Segment Start: PAGE EXCERPT

Literature DB >> 28155089

Predicting DPP-IV inhibitors with machine learning approaches.

Jie Cai1, Chanjuan Li1, Zhihong Liu1, Jiewen Du1, Jiming Ye2, Qiong Gu1, Jun Xu3.   

Abstract

Dipeptidyl peptidase IV (DPP-IV) is a promising Type 2 diabetes mellitus (T2DM) drug target. DPP-IV inhibitors prolong the action of glucagon-like peptide-1 (GLP-1) and gastric inhibitory peptide (GIP), improve glucose homeostasis without weight gain, edema, and hypoglycemia. However, the marketed DPP-IV inhibitors have adverse effects such as nasopharyngitis, headache, nausea, hypersensitivity, skin reactions and pancreatitis. Therefore, it is still expected for novel DPP-IV inhibitors with minimal adverse effects. The scaffolds of existing DPP-IV inhibitors are structurally diversified. This makes it difficult to build virtual screening models based upon the known DPP-IV inhibitor libraries using conventional QSAR approaches. In this paper, we report a new strategy to predict DPP-IV inhibitors with machine learning approaches involving naïve Bayesian (NB) and recursive partitioning (RP) methods. We built 247 machine learning models based on 1307 known DPP-IV inhibitors with optimized molecular properties and topological fingerprints as descriptors. The overall predictive accuracies of the optimized models were greater than 80%. An external test set, composed of 65 recently reported compounds, was employed to validate the optimized models. The results demonstrated that both NB and RP models have a good predictive ability based on different combinations of descriptors. Twenty "good" and twenty "bad" structural fragments for DPP-IV inhibitors can also be derived from these models for inspiring the new DPP-IV inhibitor scaffold design.

Segment End: PAGE EXCERPT
Segment Start: INPUT DATA

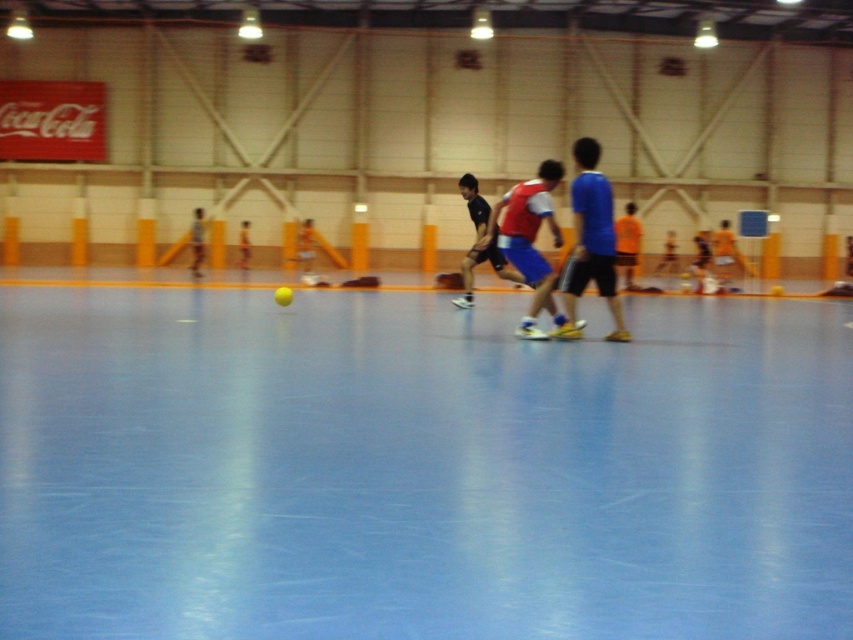
Is blue matte shorts at center taller than matte red jersey at center?

Correct, blue matte shorts at center is much taller as matte red jersey at center.

From the picture: Is blue matte shorts at center in front of matte red jersey at center?

Yes.

What do you see at coordinates (590, 241) in the screenshot? I see `blue matte shorts at center` at bounding box center [590, 241].

Where is `blue matte shorts at center`? blue matte shorts at center is located at coordinates (590, 241).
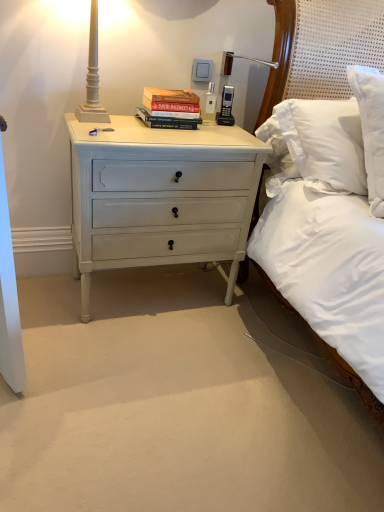
Question: Visually, is matte white lamp at upper left positioned to the left or to the right of white painted wood nightstand at lower left?

Choices:
 (A) right
 (B) left

Answer: (B)

Question: From the image's perspective, relative to white painted wood nightstand at lower left, is matte white lamp at upper left above or below?

Choices:
 (A) above
 (B) below

Answer: (A)

Question: Which of these objects is positioned closest to the white painted wood nightstand at lower left?

Choices:
 (A) hardcover books at center
 (B) matte white lamp at upper left

Answer: (A)

Question: Which of these objects is positioned farthest from the matte white lamp at upper left?

Choices:
 (A) hardcover books at center
 (B) white painted wood nightstand at lower left

Answer: (B)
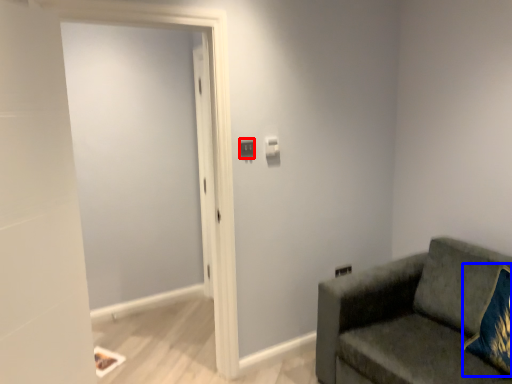
Question: Among these objects, which one is farthest to the camera, light switch (highlighted by a red box) or throw pillow (highlighted by a blue box)?

Choices:
 (A) light switch
 (B) throw pillow

Answer: (A)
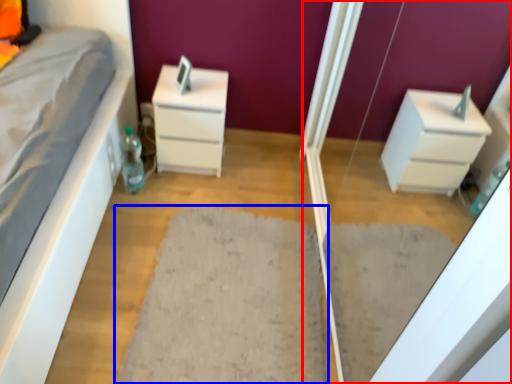
Question: Which object is further to the camera taking this photo, screen door (highlighted by a red box) or doormat (highlighted by a blue box)?

Choices:
 (A) screen door
 (B) doormat

Answer: (B)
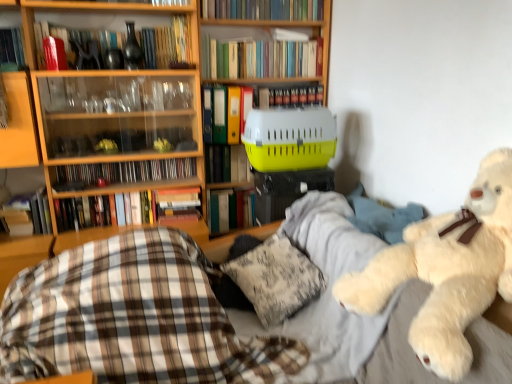
Locate an element on the screen. Image resolution: width=512 pixels, height=384 pixels. fluffy white pillow at center is located at coordinates (268, 278).

What is the approximate height of hardcover book at upper center, the 1th book in the top-to-bottom sequence?

It is 5.12 inches.

At what (x,y) coordinates should I click in order to perform the action: click on hardcover books at upper center, positioned as the third book in top-to-bottom order. Please return your answer as a coordinate pair (x, y). Looking at the image, I should click on (292, 96).

This screenshot has height=384, width=512. What are the coordinates of `plaid fabric at lower left` in the screenshot? It's located at (131, 318).

Locate an element on the screen. The height and width of the screenshot is (384, 512). yellow plastic pet carrier at center is located at coordinates (270, 58).

Image resolution: width=512 pixels, height=384 pixels. What do you see at coordinates (128, 209) in the screenshot?
I see `hardcover book at center, the 7th book when ordered from top to bottom` at bounding box center [128, 209].

Where is `fluffy white pillow at center`? This screenshot has width=512, height=384. fluffy white pillow at center is located at coordinates (268, 278).

Find the location of `cabinet that appears in front of the matte black cd case at upper left, the 4th book when ordered from bottom to top`. cabinet that appears in front of the matte black cd case at upper left, the 4th book when ordered from bottom to top is located at coordinates (270, 58).

Is yellow plastic pet carrier at center a part of matte black cd case at upper left, the 4th book when ordered from bottom to top?

Definitely not — yellow plastic pet carrier at center is not inside matte black cd case at upper left, the 4th book when ordered from bottom to top.

Who is more distant, matte black cd case at upper left, arranged as the sixth book when viewed from the top, or yellow plastic pet carrier at center?

matte black cd case at upper left, arranged as the sixth book when viewed from the top.

How distant is matte black cd case at upper left, the 4th book when ordered from bottom to top, from yellow plastic pet carrier at center?

69.22 centimeters.

How many degrees apart are the facing directions of yellow plastic pet carrier at center and yellow plastic crate at center, the fifth book from the bottom?

yellow plastic pet carrier at center and yellow plastic crate at center, the fifth book from the bottom, are facing 0.000486 degrees away from each other.

Is yellow plastic pet carrier at center in front of or behind yellow plastic crate at center, which is the fifth book from top to bottom, in the image?

In the image, yellow plastic pet carrier at center appears in front of yellow plastic crate at center, which is the fifth book from top to bottom.

Consider the image. From a real-world perspective, between yellow plastic pet carrier at center and yellow plastic crate at center, which is the fifth book from top to bottom, who is vertically lower?

yellow plastic crate at center, which is the fifth book from top to bottom, is physically lower.

Considering the points (302, 135) and (210, 177), which point is behind, point (302, 135) or point (210, 177)?

Positioned behind is point (210, 177).

From the image's perspective, who appears lower, fluffy white pillow at center or hardcover books at upper center, which ranks as the eighth book in bottom-to-top order?

fluffy white pillow at center.

Could you tell me if fluffy white pillow at center is facing hardcover books at upper center, which is the 2th book from top to bottom?

No.

Does fluffy white pillow at center have a smaller size compared to hardcover books at upper center, which ranks as the eighth book in bottom-to-top order?

No.

From a real-world perspective, which object rests below the other?

In real-world perspective, fluffy white pillow at center is lower.

Can you tell me how much yellow plastic crate at center, the fifth book from the bottom, and fluffy white teddy bear at right differ in facing direction?

yellow plastic crate at center, the fifth book from the bottom, and fluffy white teddy bear at right are facing 93.2 degrees away from each other.

Can you confirm if yellow plastic crate at center, the fifth book from the bottom, is positioned to the right of fluffy white teddy bear at right?

Incorrect, yellow plastic crate at center, the fifth book from the bottom, is not on the right side of fluffy white teddy bear at right.

Is yellow plastic crate at center, the fifth book from the bottom, not close to fluffy white teddy bear at right?

yellow plastic crate at center, the fifth book from the bottom, is positioned a significant distance from fluffy white teddy bear at right.

Does yellow plastic crate at center, which is the fifth book from top to bottom, contain fluffy white teddy bear at right?

No, fluffy white teddy bear at right is not inside yellow plastic crate at center, which is the fifth book from top to bottom.

Consider the image. Between yellow plastic pet carrier at center and hardcover book at left, the first book ordered from the bottom, which one has larger size?

With larger size is yellow plastic pet carrier at center.

Consider the image. Is the depth of yellow plastic pet carrier at center less than that of hardcover book at left, which is the ninth book from top to bottom?

No, the depth of yellow plastic pet carrier at center is greater than that of hardcover book at left, which is the ninth book from top to bottom.

From the image's perspective, which one is positioned higher, yellow plastic pet carrier at center or hardcover book at left, which is the ninth book from top to bottom?

yellow plastic pet carrier at center, from the image's perspective.

Is yellow plastic pet carrier at center wider or thinner than hardcover book at left, which is the ninth book from top to bottom?

Clearly, yellow plastic pet carrier at center has more width compared to hardcover book at left, which is the ninth book from top to bottom.

Where is `the 4th book to the right when counting from the plaid fabric at lower left`? The height and width of the screenshot is (384, 512). the 4th book to the right when counting from the plaid fabric at lower left is located at coordinates (261, 58).

Looking at this image, which is closer, (71, 288) or (220, 44)?

Clearly, point (71, 288) is closer to the camera than point (220, 44).

Measure the distance between plaid fabric at lower left and hardcover books at upper center, which ranks as the eighth book in bottom-to-top order.

A distance of 1.42 meters exists between plaid fabric at lower left and hardcover books at upper center, which ranks as the eighth book in bottom-to-top order.

Would you say green matte folder at center, marked as the 6th book in a bottom-to-top arrangement, is to the left or to the right of hardcover book at center, the 7th book when ordered from top to bottom, in the picture?

green matte folder at center, marked as the 6th book in a bottom-to-top arrangement, is to the right of hardcover book at center, the 7th book when ordered from top to bottom.

From the image's perspective, does green matte folder at center, marked as the 6th book in a bottom-to-top arrangement, appear higher than hardcover book at center, marked as the third book in a bottom-to-top arrangement?

Yes, from the image's perspective, green matte folder at center, marked as the 6th book in a bottom-to-top arrangement, is above hardcover book at center, marked as the third book in a bottom-to-top arrangement.

Considering the relative sizes of green matte folder at center, arranged as the fourth book when viewed from the top, and hardcover book at center, marked as the third book in a bottom-to-top arrangement, in the image provided, is green matte folder at center, arranged as the fourth book when viewed from the top, shorter than hardcover book at center, marked as the third book in a bottom-to-top arrangement,?

Incorrect, the height of green matte folder at center, arranged as the fourth book when viewed from the top, does not fall short of that of hardcover book at center, marked as the third book in a bottom-to-top arrangement.

From a real-world perspective, which object rests below the other?

From a 3D spatial view, hardcover book at center, the 7th book when ordered from top to bottom, is below.

Where is `cabinet that appears above the matte black cd case at upper left, the 4th book when ordered from bottom to top (from the image's perspective)`? Image resolution: width=512 pixels, height=384 pixels. cabinet that appears above the matte black cd case at upper left, the 4th book when ordered from bottom to top (from the image's perspective) is located at coordinates (270, 58).

At what (x,y) coordinates should I click in order to perform the action: click on the 5th book to the left when counting from the yellow plastic pet carrier at center. Please return your answer as a coordinate pair (x, y). Looking at the image, I should click on (226, 164).

When comparing their distances from hardcover book at upper center, acting as the ninth book starting from the bottom, does plaid fabric at lower left or yellow plastic pet carrier at center seem closer?

yellow plastic pet carrier at center.

Which object lies nearer to the anchor point green matte folder at center, arranged as the fourth book when viewed from the top, yellow plastic crate at center, which is the fifth book from top to bottom, or hardcover book at center, the 7th book when ordered from top to bottom?

yellow plastic crate at center, which is the fifth book from top to bottom, is closer to green matte folder at center, arranged as the fourth book when viewed from the top.

Estimate the real-world distances between objects in this image. Which object is further from matte black cd case at upper left, arranged as the sixth book when viewed from the top, fluffy white pillow at center or hardcover book at center, positioned as the eighth book in top-to-bottom order?

fluffy white pillow at center is further to matte black cd case at upper left, arranged as the sixth book when viewed from the top.

Looking at the image, which one is located closer to fluffy white teddy bear at right, yellow plastic pet carrier at center or green matte folder at center, arranged as the fourth book when viewed from the top?

yellow plastic pet carrier at center lies closer to fluffy white teddy bear at right than the other object.

Estimate the real-world distances between objects in this image. Which object is closer to green matte folder at center, marked as the 6th book in a bottom-to-top arrangement, hardcover book at center, marked as the third book in a bottom-to-top arrangement, or yellow plastic pet carrier at center?

yellow plastic pet carrier at center.

Looking at this image, which object lies nearer to the anchor point yellow plastic crate at center, the fifth book from the bottom, plaid fabric at lower left or hardcover books at upper center, positioned as the third book in top-to-bottom order?

Based on the image, hardcover books at upper center, positioned as the third book in top-to-bottom order, appears to be nearer to yellow plastic crate at center, the fifth book from the bottom.

Based on their spatial positions, is green matte folder at center, marked as the 6th book in a bottom-to-top arrangement, or hardcover book at left, the first book ordered from the bottom, closer to hardcover books at upper center, positioned as the third book in top-to-bottom order?

The object closer to hardcover books at upper center, positioned as the third book in top-to-bottom order, is green matte folder at center, marked as the 6th book in a bottom-to-top arrangement.

Based on their spatial positions, is wooden bookcase at upper left or hardcover book at center, the 7th book when ordered from top to bottom, closer to hardcover book at center, positioned as the eighth book in top-to-bottom order?

hardcover book at center, the 7th book when ordered from top to bottom, is positioned closer to the anchor hardcover book at center, positioned as the eighth book in top-to-bottom order.

Identify the location of plaid located between wooden bookcase at upper left and yellow plastic pet carrier at center in the left-right direction. (131, 318).

Find the location of a particular element. The width and height of the screenshot is (512, 384). cabinet between hardcover books at upper center, which is the 2th book from top to bottom, and yellow plastic pet carrier at center in the up-down direction is located at coordinates (270, 58).

Image resolution: width=512 pixels, height=384 pixels. In order to click on bookcase that lies between hardcover book at upper center, acting as the ninth book starting from the bottom, and matte black cd case at upper left, arranged as the sixth book when viewed from the top, from top to bottom in this screenshot , I will do click(115, 132).

Locate an element on the screen. cabinet located between hardcover book at center, marked as the third book in a bottom-to-top arrangement, and hardcover books at upper center, positioned as the third book in top-to-bottom order, in the left-right direction is located at coordinates (270, 58).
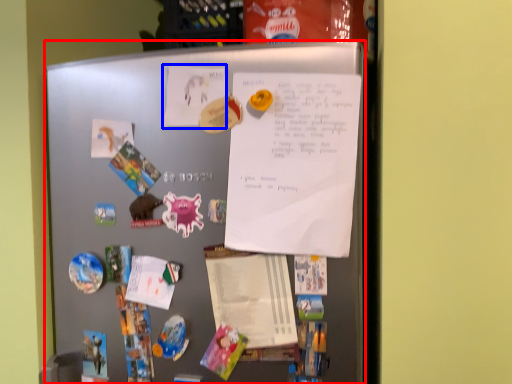
Question: Which object is further to the camera taking this photo, refrigerator (highlighted by a red box) or poster (highlighted by a blue box)?

Choices:
 (A) refrigerator
 (B) poster

Answer: (B)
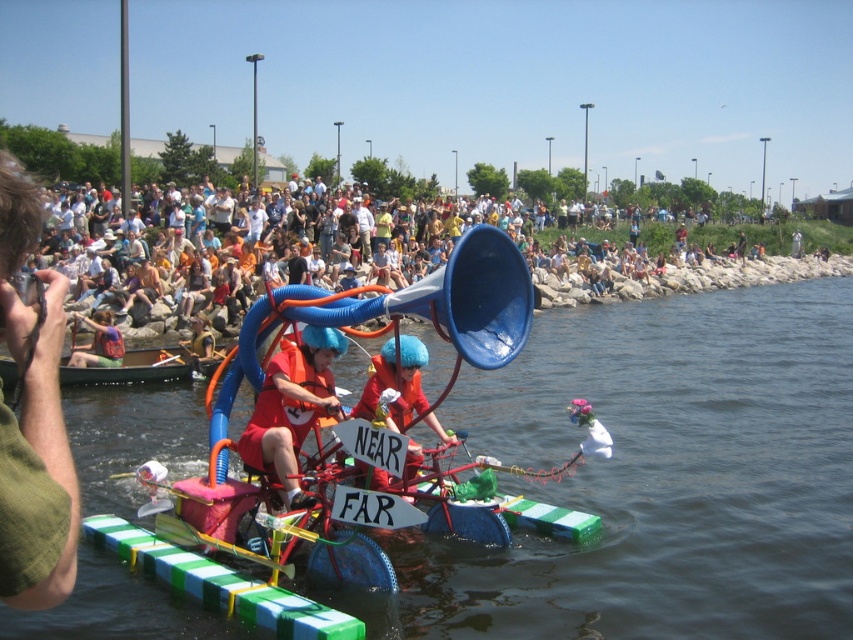
Between green plastic boat at center and red fabric life vest at center, which one appears on the right side from the viewer's perspective?

Positioned to the right is green plastic boat at center.

Can you confirm if green plastic boat at center is positioned to the left of red fabric life vest at center?

In fact, green plastic boat at center is to the right of red fabric life vest at center.

Is point (769, 333) closer to camera compared to point (283, 417)?

No, (769, 333) is further to viewer.

Find the location of a particular element. This screenshot has width=853, height=640. green plastic boat at center is located at coordinates (659, 476).

Does red fabric life vest at center have a greater height compared to red fabric boat at center?

Yes.

Which is above, red fabric life vest at center or red fabric boat at center?

red fabric boat at center is higher up.

Measure the distance between red fabric life vest at center and camera.

A distance of 66.89 feet exists between red fabric life vest at center and camera.

This screenshot has height=640, width=853. Find the location of `red fabric life vest at center`. red fabric life vest at center is located at coordinates (292, 406).

Does green fabric hand at upper left come behind red fabric boat at center?

No, it is in front of red fabric boat at center.

Is green fabric hand at upper left bigger than red fabric boat at center?

No.

Identify the location of green fabric hand at upper left. (33, 419).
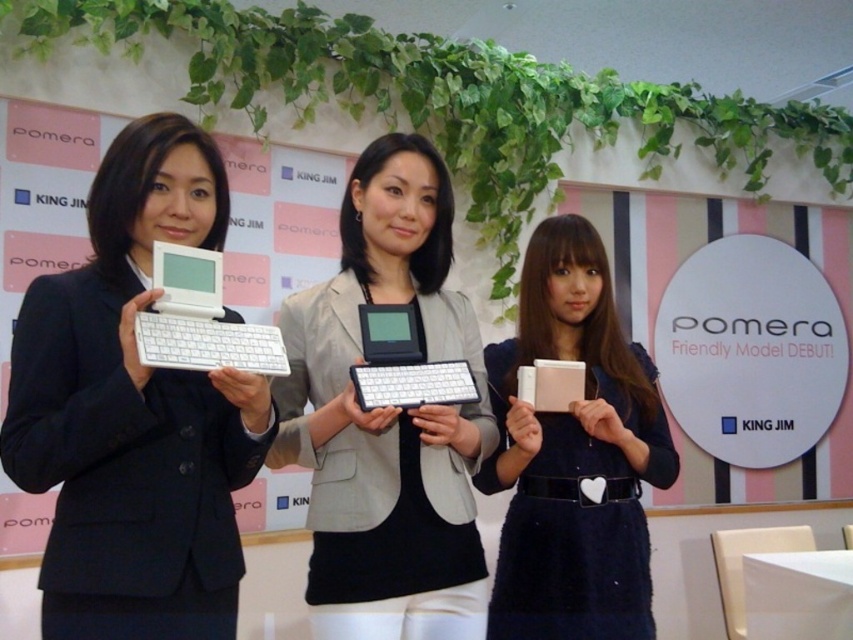
Question: Which object is positioned farthest from the matte black keyboard at center?

Choices:
 (A) white matte tablet at center
 (B) pink fabric purse at center
 (C) matte black device at center
 (D) matte black laptop at left

Answer: (B)

Question: In this image, where is pink fabric purse at center located relative to white matte tablet at center?

Choices:
 (A) above
 (B) below

Answer: (B)

Question: Estimate the real-world distances between objects in this image. Which object is farther from the white matte laptop at left?

Choices:
 (A) matte black device at center
 (B) matte black laptop at left
 (C) white matte tablet at center
 (D) pink fabric purse at center

Answer: (D)

Question: Can you confirm if white matte laptop at left is bigger than matte black keyboard at center?

Choices:
 (A) no
 (B) yes

Answer: (B)

Question: Which point is closer to the camera?

Choices:
 (A) matte black device at center
 (B) matte black keyboard at center

Answer: (B)

Question: Is the position of matte black device at center more distant than that of pink fabric purse at center?

Choices:
 (A) yes
 (B) no

Answer: (B)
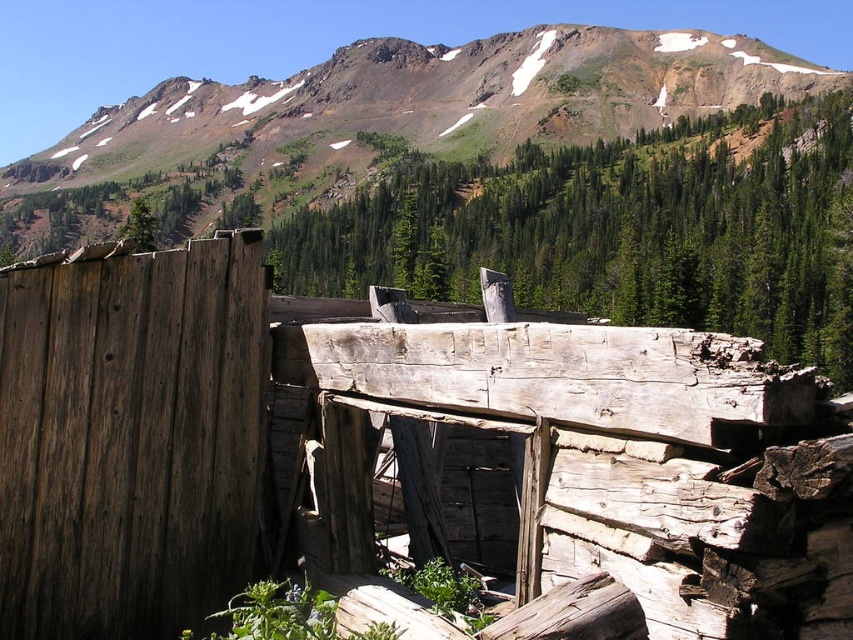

Segment End: INPUT DATA

EXERCISE PROMPT
Write out the part of the DPP-IV inhibitor page that opens with the words containing "Literature DB >>" and closes with "Gu1, Jun Xu3.". Rename "machine learning" as "statistical learning" everywhere it occurs.

EXERCISE RESULT
Literature DB >> 28155089

Predicting DPP-IV inhibitors with statistical learning approaches.

Jie Cai1, Chanjuan Li1, Zhihong Liu1, Jiewen Du1, Jiming Ye2, Qiong Gu1, Jun Xu3.